Here, we'll save `optimized_rag` so we can load it again later without having to optimize from scratch.

In [24]:
optimized_rag.save("optimized_rag.json")

loaded_rag = RAG()
loaded_rag.load("optimized_rag.json")

loaded_rag(question="cmd+tab does not work on hidden or minimized windows")

Prediction(
    reasoning='The context explains how the Command + Tab shortcut functions on macOS, particularly in relation to switching between applications. It notes that this shortcut does not bring back minimized or hidden windows directly. Instead, it cycles through applications that are currently open and visible. The information also suggests alternative methods for managing minimized windows and provides insights into how to navigate between applications effectively.',
    response='The Command + Tab shortcut on macOS is designed to switch between currently open applications, but it does not directly restore minimized or hidden windows. When you use Command + Tab, it cycles through the applications that are actively running, and minimized windows do not count as active. To manage minimized windows, you can use other shortcuts or methods. For example, you can use Command + Option + H + M to hide all other applications and minimize the most recently used one. Alternatively, you c


## What's next?

Improving from around 42% to approximately 61% on this task, in terms of `SemanticF1`, was pretty easy.

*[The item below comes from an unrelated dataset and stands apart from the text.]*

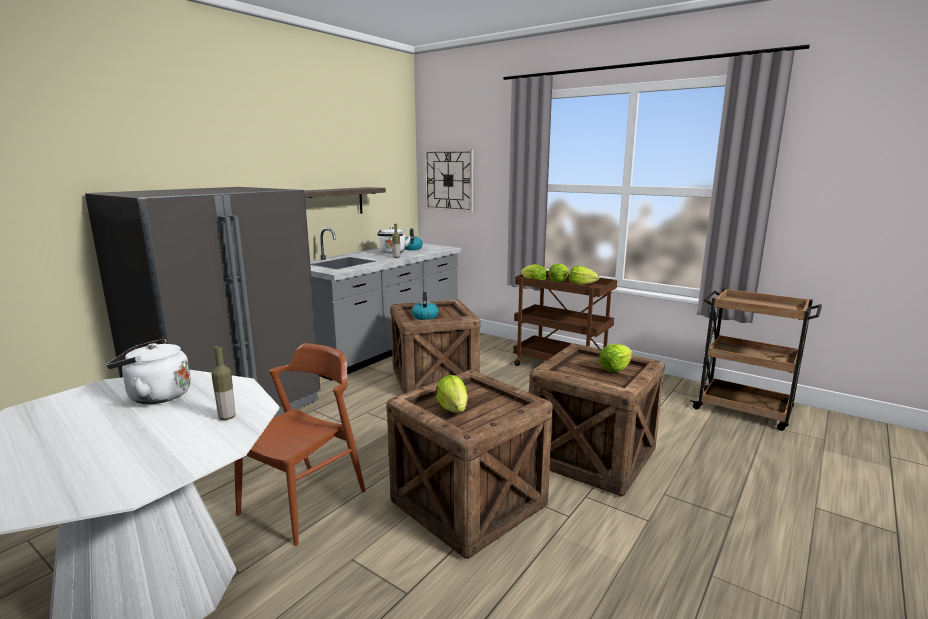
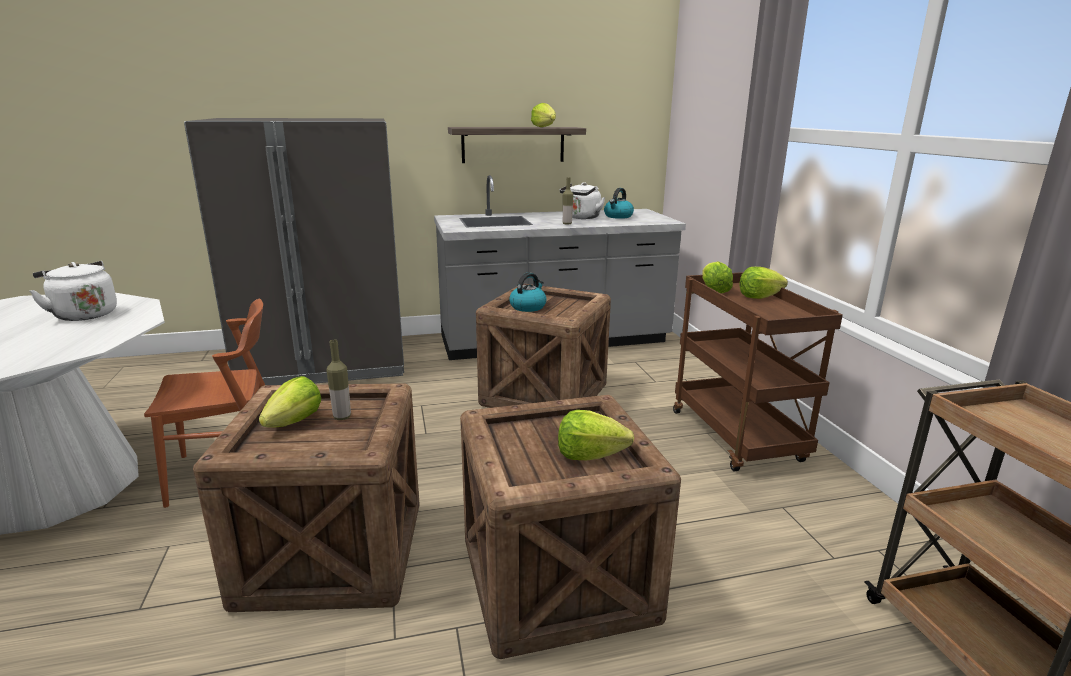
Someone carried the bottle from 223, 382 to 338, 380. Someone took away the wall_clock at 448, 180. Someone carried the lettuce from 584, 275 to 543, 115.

But DSPy gives you paths to continue iterating on the quality of your system and we have barely scratched the surface.

In general, you have the following tools:

1. Explore better system architectures for your program, e.g. what if we ask the LM to generate search queries for the retriever? See, e.g., the [STORM pipeline](https://arxiv.org/abs/2402.14207) built in DSPy.
2. Explore different [prompt optimizers](https://arxiv.org/abs/2406.11695) or [weight optimizers](https://arxiv.org/abs/2407.10930). See the Optimizers Docs.
3. Scale inference time compute using DSPy Optimizers, e.g. via ensembling multiple post-optimization programs.
4. Cut cost by distilling to a smaller LM, via prompt or weight optimization.

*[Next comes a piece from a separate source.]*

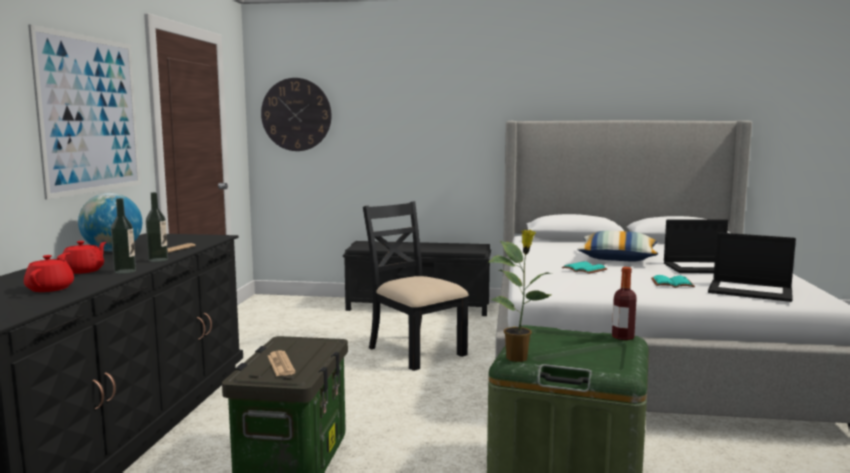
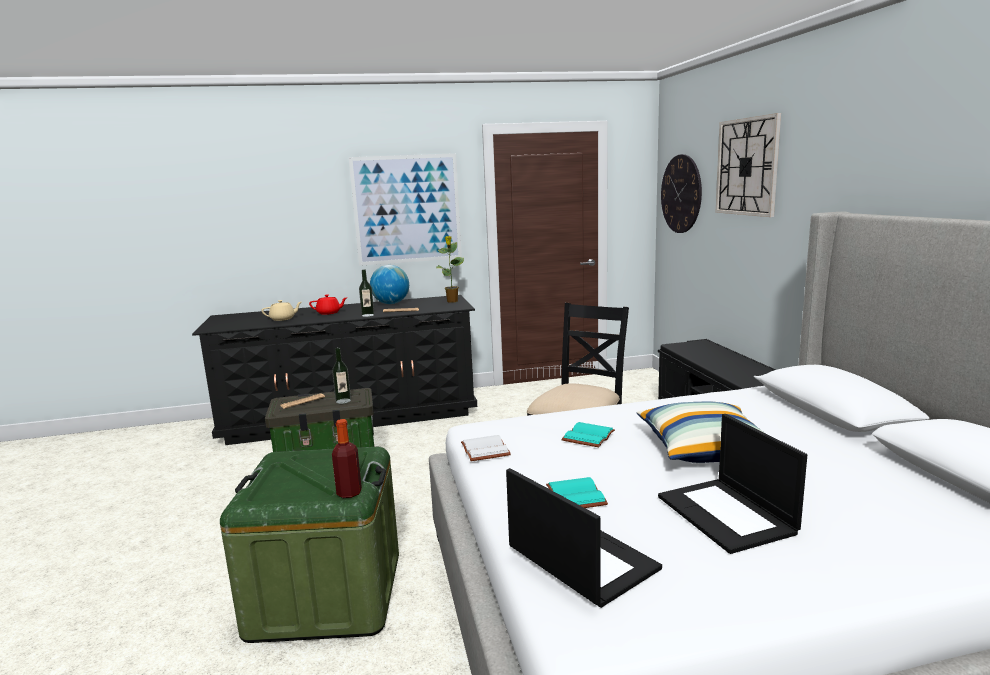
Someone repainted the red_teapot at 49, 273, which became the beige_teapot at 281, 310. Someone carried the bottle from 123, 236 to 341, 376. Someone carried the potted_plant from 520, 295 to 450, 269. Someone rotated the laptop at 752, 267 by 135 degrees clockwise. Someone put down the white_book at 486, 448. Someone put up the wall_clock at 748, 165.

How do you decide which ones to proceed with first?

The first step is to look at your system outputs, which will allow you to identify the sources of lower performance if any. While doing all of this, make sure you continue to refine your metric, e.g. by optimizing against your judgments, and to collect more (or more realistic) data, e.g. from related domains or from putting a demo of your system in front of users.